No. It was a lost cause, they all knew that now. If he had any regrets it was that he wouldn’t see his wife, Margaret, nor his boys again. But this was his time, and they would understand.

Some day.

Maybe
, he thought. Only he wished he could have seen the end of it. Wished he could have known whether this had made any difference at all. Whether their efforts had freed the world from that bastard Tsao Ch’un’s grip. Now he’d never know.

From further down the corridor the whispering grew in intensity. A moment later there was the distinct noise of safeties being removed, the sound of clips being fitted into guns.

Sven had sat forward. Henrik and Einar, too, were suddenly tensed.

‘You ready?’ Karl asked, smiling at them fondly, knowing it was the last time he would see them.

It was Einar who answered, his bloodied features stretched into a grin. ‘You bet we fucking are!’

Tsao Ch’un stood beneath the shower’s flow, washing the blood from his chest and limbs, even as his men reported to him.

He had finished with Shen Fu for today. Had had his way and purged himself. For the moment. Now he took the time to listen to what had been happening in his absence.

First up was the news of Wang Hui So’s death, shot by his own servant. Tsao Ch’un was pleased with that. Very pleased. But not as much as by the news that they had managed to hack in to Amos Shepherd’s systems.

He hadn’t been sure his team were up to it – that they could in any way match a man like Shepherd for intelligence and guile, but they had, and the beauty of it was that Shepherd – and the remainder of the Seven – would not even be aware of it. From this point on he could track their every move, hear every order they gave the moment it was given. It gave him a tremendous advantage.

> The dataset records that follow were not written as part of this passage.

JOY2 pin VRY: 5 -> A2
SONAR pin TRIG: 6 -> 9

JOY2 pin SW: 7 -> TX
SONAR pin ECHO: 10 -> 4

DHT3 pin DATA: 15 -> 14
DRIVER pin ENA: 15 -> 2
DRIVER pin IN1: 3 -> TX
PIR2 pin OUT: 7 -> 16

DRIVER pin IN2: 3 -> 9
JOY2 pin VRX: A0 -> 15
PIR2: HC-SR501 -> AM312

Only what Tsao Ch’un didn’t know – and he didn’t know because no one wanted to give their Lord the bad news – was that there were rumours of unrest, even of revolt, in the ranks of Tsao Ch’un’s Third Banner Army; the army that was camped out around Bremen, waiting for the order to go in.

It was an order he was just about to give, only right then news started to come in from North America that four of the Seven’s newly formed two-thousand-man units had attacked Tsao Ch’un’s forces there, hitting them out of the blue and withdrawing almost immediately, inflicting heavy damage. These attacks were not decisive militarily, yet their effect upon morale was huge. They had been dealing very well with the situation up to that point. Now…

He got Tsao Heng on the line.

Seeing his father on the screen, Heng bowed low. ‘Father…’

‘You must hold firm, Heng. Things have changed. From here on
we
dictate what happens.’

‘But I thought…’

Seeing his father’s face Heng fell silent again, his head tucked in to his chest. He had learned not to argue with his father.

‘As I said,’ Tsao Ch’un said, slowly and deliberately, as if dealing with a recalcitrant servant and not one of his marshals, ‘from now on
we
dictate what happens. Await my orders, Heng, but spread the word among your officers that something is happening – that something has changed and that we now have a massive advantage over our enemies.’